The Iraqi firebrand cleric, Moqtadr al-Sadr and the chief of the armed Shia group Hizbollah in Lebanon, Hassan Nasrallah, held separate consultations with leading officials in Teheran.

Al-Sadr commands thousands of fighters in Iraq, with the power to destabilise further the country and target British and American troops, while Hizbollah's missile-wielding fighters are stationed on Lebanon's southern border with Israel.

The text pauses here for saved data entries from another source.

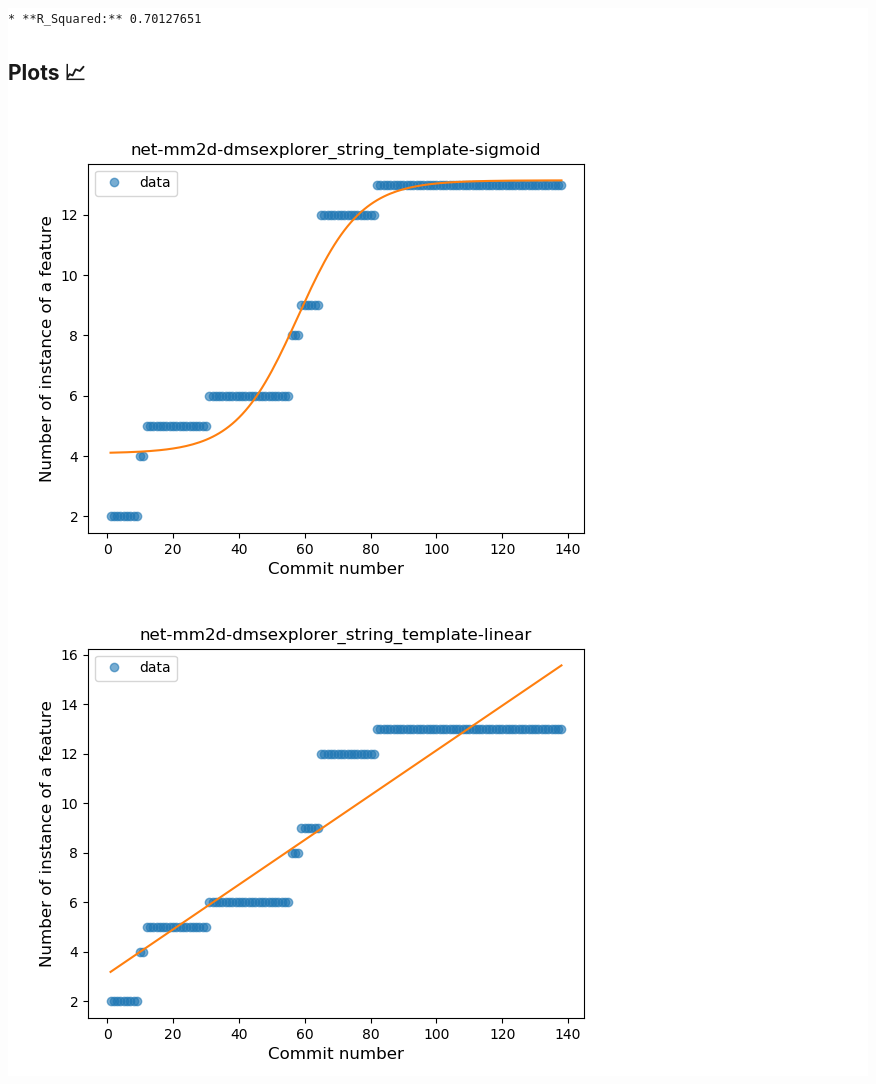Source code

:     * **R_Squared:** 0.70127651

**Plots** :chart_with_upwards_trend:
-----

![net-mm2d-dmsexplorer T7](../plots/net-mm2d-dmsexplorer_string_template_T7.png)
![net-mm2d-dmsexplorer T1](../plots/net-mm2d-dmsexplorer_string_template_T1.png)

The revelation of their visits to Teheran has stoked fears that Iran's Shia clerical rulers are drawing up plans to wage a co-ordinated proxy war, using foreign Shia militias, in the worsening dispute with the West over its nuclear ambitions.

In a statement 10 days ago to the International Atomic Energy Agency, Iran said that America could inflict harm and pain, before adding: "But the United States is also susceptible to harm and pain."

On Friday, Ali Larijani, a leading Iranian nuclear negotiator, said: "Iran has chosen the path of resistance till achieving full access to nuclear energy, because we consider it a legitimate right." Iran insists that its nuclear plans are for peaceful purposes, a claim disputed by the United States, which fears that Teheran is developing nuclear weapons.

The visits of al-Sadr and Nasrallah to the Iranian capital went unmentioned in state-controlled media, but were reported on the Iranian expatriate internet site, roozonline, widely regarded as a reliable source of information from inside the tightly controlled Iranian regime.

While Iraq and Lebanon are home to the most powerful Shia militias, the voice of Iran's ruling clerics also holds sway with Shia minorities and Iranian communities in Bahrain, Kuwait, Saudi Arabia and the United Arab Emirates. Its capacity to destabilise the Middle East also extends to the West Bank and Gaza Strip.

• Iran's most prominent dissident journalist has been freed from jail after six years, much of which was spent in solitary confinement. Akbar Ganji was imprisoned in 2001 for investigating the murder of five dissidents by intelligence agents.